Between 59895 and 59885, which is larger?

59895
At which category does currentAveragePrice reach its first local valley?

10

==

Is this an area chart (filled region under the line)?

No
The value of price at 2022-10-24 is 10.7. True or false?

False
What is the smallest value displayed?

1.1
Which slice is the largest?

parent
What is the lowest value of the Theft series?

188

==

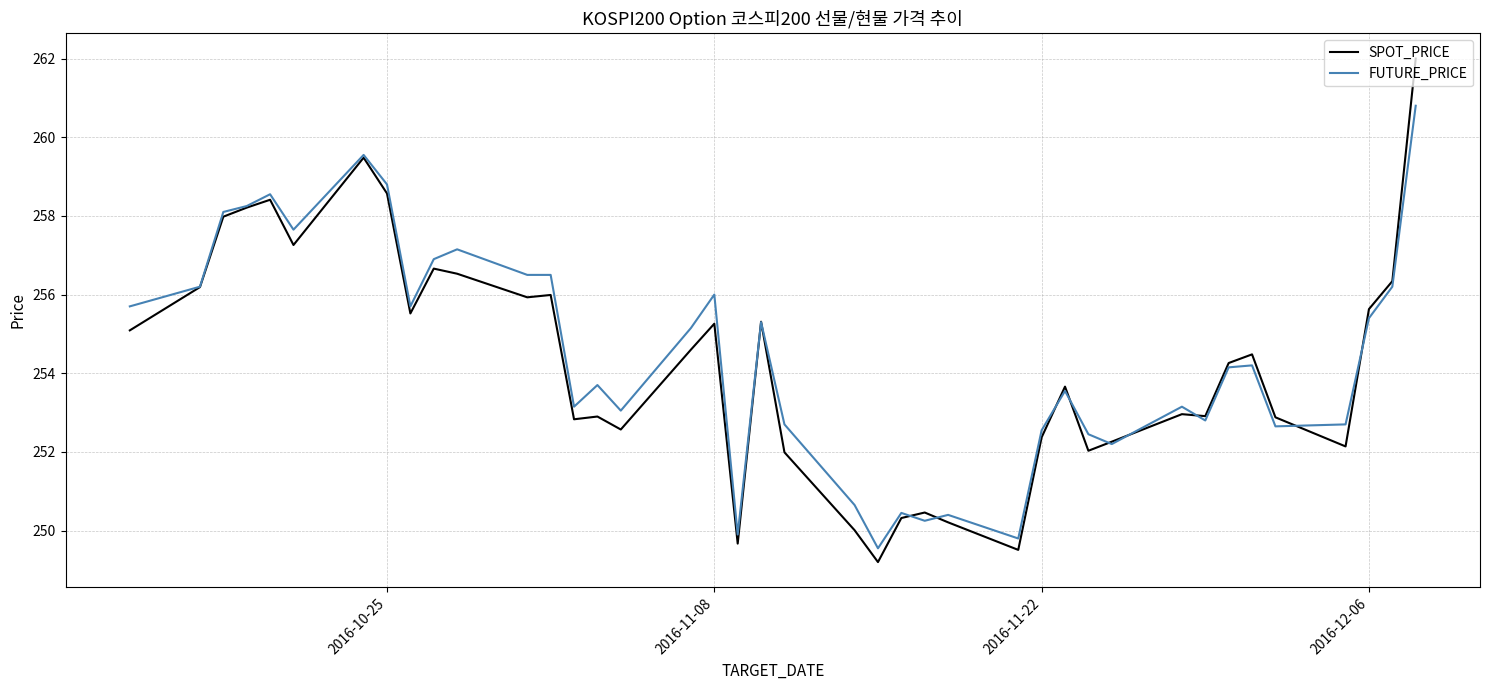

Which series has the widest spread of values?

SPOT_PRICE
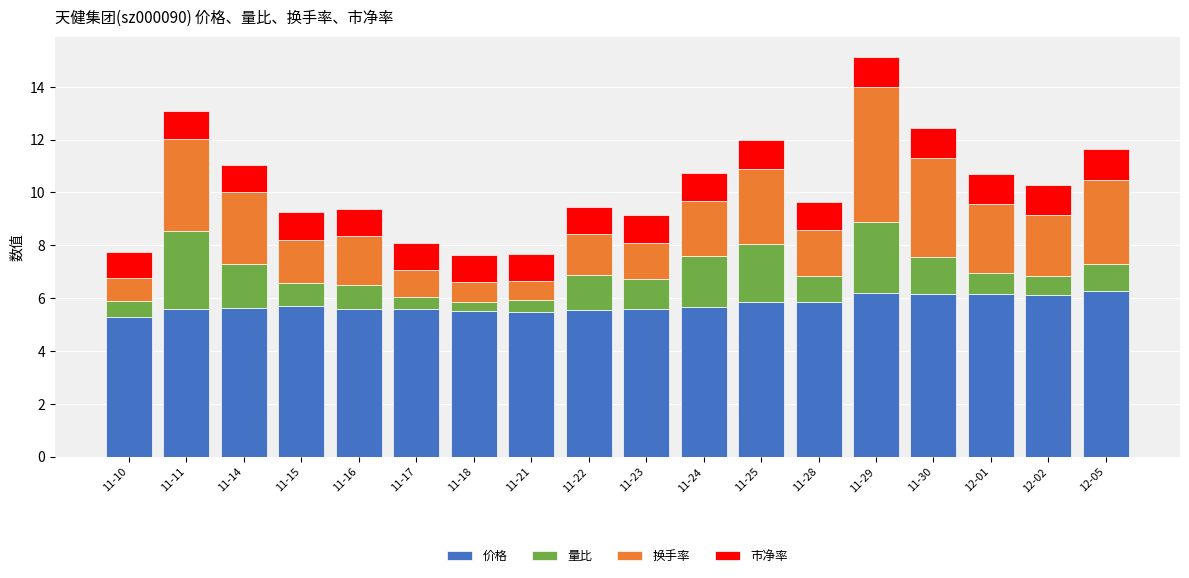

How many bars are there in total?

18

Task - Locate each line in the records above that contains the word "series" and copy those lines out in full.

Exercise answer -
What is the lowest value of the Theft series?
Which series has the widest spread of values?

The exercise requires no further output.